-- SOURCE DOCUMENT follows --
- Detroit Township Location within the state of Minnesota
- Coordinates: 46°50′33″N 95°51′36″W﻿ / ﻿46.84250°N 95.86000°W
- Country: United States
- State: Minnesota
- County: Becker

Area
- • Total: 28.2 sq mi (73.0 km^{2})
- • Land: 23.6 sq mi (61.1 km^{2})
- • Water: 4.6 sq mi (11.9 km^{2})
- Elevation: 1,368 ft (417 m)

Population (2010)
- • Total: 2,033
- • Density: 86/sq mi (33.3/km^{2})
- Time zone: UTC-6 (Central (CST))
- • Summer (DST): UTC-5 (CDT)
- FIPS code: 27-15814
- GNIS feature ID: 0663972

= Detroit Township, Becker County, Minnesota =

Detroit Township is a township in Becker County, Minnesota, United States. The population was 2,033 as of the 2010 census.

==History==
Detroit Township was organized in 1871.

==Geography==
According to the United States Census Bureau, the township has a total area of 73.0 km2, of which 61.1 km2 is land and 11.9 km2, or 16.33%, is water.
-- SOURCE DOCUMENT concluded --
• WORK ORDER 1: From the Detroit Township article, list every area measurement given in square miles, with its label.
• WORK ORDER 2: Reproduce the passage of the Detroit Township article starting with "- Time zone: UTC-6" and going on through "the 2010 census.".
The data comes from a source other than the Detroit Township article.
-- DATA LISTING follows --
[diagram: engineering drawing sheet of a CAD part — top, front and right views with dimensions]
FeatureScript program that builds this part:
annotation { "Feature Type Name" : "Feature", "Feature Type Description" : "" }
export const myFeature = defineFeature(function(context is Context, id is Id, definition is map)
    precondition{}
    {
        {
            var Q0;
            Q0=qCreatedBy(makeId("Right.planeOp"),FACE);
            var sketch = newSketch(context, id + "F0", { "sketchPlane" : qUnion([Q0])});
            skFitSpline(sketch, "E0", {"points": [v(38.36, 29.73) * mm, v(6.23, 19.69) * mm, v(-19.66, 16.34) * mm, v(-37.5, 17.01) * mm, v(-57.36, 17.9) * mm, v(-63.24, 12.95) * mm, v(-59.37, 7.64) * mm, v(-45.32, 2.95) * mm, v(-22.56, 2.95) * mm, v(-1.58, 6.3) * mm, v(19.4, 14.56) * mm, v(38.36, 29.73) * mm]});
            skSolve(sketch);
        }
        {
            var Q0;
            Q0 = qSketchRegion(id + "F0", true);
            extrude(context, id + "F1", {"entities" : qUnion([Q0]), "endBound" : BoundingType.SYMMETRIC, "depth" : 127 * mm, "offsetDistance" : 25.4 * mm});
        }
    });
-- DATA LISTING concluded --
• WRITTEN SOLUTION 1:
- Total: 28.2 sq mi
- Land: 23.6 sq mi
- Water: 4.6 sq mi

• WRITTEN SOLUTION 2:
- Time zone: UTC-6 (Central (CST))
- • Summer (DST): UTC-5 (CDT)
- FIPS code: 27-15814
- GNIS feature ID: 0663972

= Detroit Township, Becker County, Minnesota =

Detroit Township is a township in Becker County, Minnesota, United States. The population was 2,033 as of the 2010 census.